Tam olarak olay aydınlatılmasa da Emad’ın tiyatrocu karısının yaşlı bir adam tarafından tacize ve şiddete uğradığı anlaşılıyor. Bundan sonrası Emad’ın intikam peşinde koşmasıyla devam ediyor. İntikam peşinde olan Emad’ın karşında olayın kendi seyrinde kapatılmasını ve merhameti önceleyen karısı beliriyor. Adalet ve intikam duyguları merkeze çekilirken kenardan kenardan sosyal, siyasal içerikli göndermelerle Oscar jürisini memnun edecek mesajlar işleniyor. Olay içerisinde işlenen derinlikli psikolojik tahliller, davranış analizleri ve kötülüğün doğası üzerine çıkarımlar filmi orijinal kılmaya fazlasıyla yetiyorken yönetmen bununla sınırlı kalmak istemiyor. Alt metinde işlene politik göndermelerle Oscar’a yönelik göz kırpmalarda bulunuyor. Ki zaten ödülü verenler de filmin orijinal taraflarına değil bu politik göz kırpışlarına tav oldular.

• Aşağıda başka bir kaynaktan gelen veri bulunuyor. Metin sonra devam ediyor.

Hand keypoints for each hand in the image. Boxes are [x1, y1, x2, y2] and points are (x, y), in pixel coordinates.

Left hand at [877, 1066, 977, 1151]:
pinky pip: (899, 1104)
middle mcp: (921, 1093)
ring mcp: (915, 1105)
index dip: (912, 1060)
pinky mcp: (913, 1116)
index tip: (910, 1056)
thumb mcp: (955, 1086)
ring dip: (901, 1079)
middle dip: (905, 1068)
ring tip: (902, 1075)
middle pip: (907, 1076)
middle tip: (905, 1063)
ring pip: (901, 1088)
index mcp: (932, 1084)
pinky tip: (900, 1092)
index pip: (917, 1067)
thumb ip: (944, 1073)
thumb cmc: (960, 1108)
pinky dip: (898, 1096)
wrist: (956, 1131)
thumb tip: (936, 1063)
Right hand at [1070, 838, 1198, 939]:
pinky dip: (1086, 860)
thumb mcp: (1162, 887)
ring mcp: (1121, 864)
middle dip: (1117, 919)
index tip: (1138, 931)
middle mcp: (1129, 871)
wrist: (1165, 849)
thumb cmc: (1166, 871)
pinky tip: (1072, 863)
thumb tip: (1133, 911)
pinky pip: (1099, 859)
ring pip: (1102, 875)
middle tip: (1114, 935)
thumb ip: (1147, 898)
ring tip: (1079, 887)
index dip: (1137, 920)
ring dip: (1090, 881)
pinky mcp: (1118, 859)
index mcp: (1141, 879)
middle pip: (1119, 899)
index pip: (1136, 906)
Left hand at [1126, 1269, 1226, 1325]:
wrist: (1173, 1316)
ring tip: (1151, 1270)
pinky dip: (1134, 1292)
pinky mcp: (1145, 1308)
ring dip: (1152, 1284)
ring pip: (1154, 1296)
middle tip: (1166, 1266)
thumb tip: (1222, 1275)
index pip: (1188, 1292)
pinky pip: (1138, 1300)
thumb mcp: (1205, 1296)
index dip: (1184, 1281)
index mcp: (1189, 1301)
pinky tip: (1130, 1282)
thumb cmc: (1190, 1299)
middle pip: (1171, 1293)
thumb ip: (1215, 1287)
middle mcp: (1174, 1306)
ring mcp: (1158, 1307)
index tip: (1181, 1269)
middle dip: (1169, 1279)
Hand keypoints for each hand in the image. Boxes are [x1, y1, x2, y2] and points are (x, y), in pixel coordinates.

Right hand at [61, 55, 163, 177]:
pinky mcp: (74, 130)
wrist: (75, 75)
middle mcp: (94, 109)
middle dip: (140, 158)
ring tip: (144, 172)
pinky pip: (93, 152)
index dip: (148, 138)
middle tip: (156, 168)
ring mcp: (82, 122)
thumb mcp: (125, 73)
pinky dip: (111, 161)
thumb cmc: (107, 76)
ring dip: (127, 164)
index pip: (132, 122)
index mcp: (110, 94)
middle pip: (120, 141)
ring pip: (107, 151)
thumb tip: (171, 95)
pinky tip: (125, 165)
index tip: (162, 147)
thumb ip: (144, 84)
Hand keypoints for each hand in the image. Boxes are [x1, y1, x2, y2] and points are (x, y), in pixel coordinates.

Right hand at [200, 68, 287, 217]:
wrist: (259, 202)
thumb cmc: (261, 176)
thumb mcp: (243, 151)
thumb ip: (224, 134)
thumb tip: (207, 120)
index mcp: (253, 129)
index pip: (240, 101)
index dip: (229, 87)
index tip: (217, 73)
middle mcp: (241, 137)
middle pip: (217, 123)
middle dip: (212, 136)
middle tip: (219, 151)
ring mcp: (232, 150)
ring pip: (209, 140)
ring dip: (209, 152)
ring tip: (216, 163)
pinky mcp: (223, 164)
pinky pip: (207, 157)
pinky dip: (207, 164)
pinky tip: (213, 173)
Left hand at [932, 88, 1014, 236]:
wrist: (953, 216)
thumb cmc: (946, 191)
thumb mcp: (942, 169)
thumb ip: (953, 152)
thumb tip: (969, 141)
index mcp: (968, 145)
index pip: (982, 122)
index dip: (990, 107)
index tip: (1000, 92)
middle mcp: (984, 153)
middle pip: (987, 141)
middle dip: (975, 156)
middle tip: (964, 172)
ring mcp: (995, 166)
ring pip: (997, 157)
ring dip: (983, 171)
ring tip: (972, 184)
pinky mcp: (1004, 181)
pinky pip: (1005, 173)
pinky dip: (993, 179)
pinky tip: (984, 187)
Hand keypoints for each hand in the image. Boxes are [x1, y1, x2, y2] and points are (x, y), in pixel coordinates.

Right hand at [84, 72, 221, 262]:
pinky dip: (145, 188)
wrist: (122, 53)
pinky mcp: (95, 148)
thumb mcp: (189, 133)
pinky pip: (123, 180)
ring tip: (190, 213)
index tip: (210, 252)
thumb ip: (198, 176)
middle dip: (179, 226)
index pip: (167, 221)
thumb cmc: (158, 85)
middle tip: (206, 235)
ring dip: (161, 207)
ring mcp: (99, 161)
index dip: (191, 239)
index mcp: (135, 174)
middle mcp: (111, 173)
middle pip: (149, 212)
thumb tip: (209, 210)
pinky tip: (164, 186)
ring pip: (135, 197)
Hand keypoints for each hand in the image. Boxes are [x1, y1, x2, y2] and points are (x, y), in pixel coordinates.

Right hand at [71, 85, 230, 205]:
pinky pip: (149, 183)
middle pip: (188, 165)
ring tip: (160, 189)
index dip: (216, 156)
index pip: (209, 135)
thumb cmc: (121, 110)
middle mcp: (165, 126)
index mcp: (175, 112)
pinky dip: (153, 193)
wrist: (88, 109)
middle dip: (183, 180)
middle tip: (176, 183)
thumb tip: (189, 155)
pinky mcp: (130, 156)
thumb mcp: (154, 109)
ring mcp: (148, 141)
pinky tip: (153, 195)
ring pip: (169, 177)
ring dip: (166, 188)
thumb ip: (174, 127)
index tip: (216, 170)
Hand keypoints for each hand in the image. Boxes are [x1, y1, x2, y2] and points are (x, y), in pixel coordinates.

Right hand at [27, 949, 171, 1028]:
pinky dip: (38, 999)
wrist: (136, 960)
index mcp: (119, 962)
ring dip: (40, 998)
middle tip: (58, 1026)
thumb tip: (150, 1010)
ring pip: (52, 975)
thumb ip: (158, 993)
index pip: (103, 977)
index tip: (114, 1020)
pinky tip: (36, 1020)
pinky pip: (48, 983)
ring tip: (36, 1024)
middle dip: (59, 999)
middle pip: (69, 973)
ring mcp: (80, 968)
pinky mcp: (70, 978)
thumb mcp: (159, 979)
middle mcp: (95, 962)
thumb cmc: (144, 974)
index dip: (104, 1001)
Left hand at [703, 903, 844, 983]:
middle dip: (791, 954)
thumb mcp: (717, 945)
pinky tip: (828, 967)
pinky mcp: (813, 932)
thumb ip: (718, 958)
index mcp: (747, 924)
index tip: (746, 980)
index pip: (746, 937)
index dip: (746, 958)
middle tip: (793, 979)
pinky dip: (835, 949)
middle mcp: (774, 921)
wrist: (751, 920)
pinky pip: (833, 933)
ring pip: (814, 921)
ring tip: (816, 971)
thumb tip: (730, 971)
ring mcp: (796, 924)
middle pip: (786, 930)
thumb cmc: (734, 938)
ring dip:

Kısacası film seyirciye, tacize uğramış bir kadını merkeze alarak, suç ve adalet karşıtlığı üzerinden iki kutuplu bir davranış kalıbının sırrını çözdürmeyi hedefliyor. Örneğin taksi sahnesinde, yanında oturan kadın tarafından tacizci imasıyla karşılaşan Emad her şeye rağmen imada bulunan kadına affedici bir yerden yaklaşabiliyor. Taciz imasında bulunan kadının betimlenmesine bakarsak bu, geleneksel kıyafetleriyle bir İran’lıyı işaret ediyor. Öte yandan Emad’ın karısına saldıran kişinin de geleneksel bir tip olduğunu görüyoruz. Azılı bir suçlu tipi yok adamda. Hatta yaptığı fenalığın pişmanlığı beden dilinden net bir şekilde okuyabiliyoruz adamın. Sıradan bir İranlı olarak ailesinin işleriyle uğraşan, karısı ve kızı tarafından sevilen yaşlı ve hatta dindar biri olduğunu anlıyoruz. Tacizcinin özellikle yaşlı ve geleneksel bir tip arasından seçilmesi kötü ile iyi arasında mutlak bir ayrım olamayacağının gösterilmesi açısından vurucu olduğunu belirtmek gerekiyor. Fakat diğer yandan bağışlayıcılığın her iki olayda da batılı tiplemelerden gelmesi manidardır. Emad taciz imasıyla haksız yere suçlanmasına rağmen suçlayıcı kadını anlayışla karşılayıp bağışlayıcı olabiliyor. Emad’ın karısı Rana da yaşadığı travmaya rağmen tacizcisini affedebiliyor. Biri sırf bacağı bacağına değdi diye yanındaki kişiye tacizci imasında bulunurken diğeri maruz kaldığı şiddet ve tecavüzü intikam duygusuna kapılmadan unutmak istiyor.
Suç ve suçlunun çıkarıldığı sosyolojik katman doğrudan İran’ın ortalama sosyal yapısına işaret ediyor. Affedicilik, bağışlayıcılık, adalet ve merhamet kavramları ise Batılı normlarla hayatını şekillendirenlerin uhdesinde varlıklarını devam ettiriyor. Bu gösterenler üzerinden gidince Farhadi’nin kendi ülkesine şık bir gol attığını görüyoruz. Bu gol karşısında Oscar’ın kayıtsız kalmasını ummak fazlasıyla safdillik değil de nedir?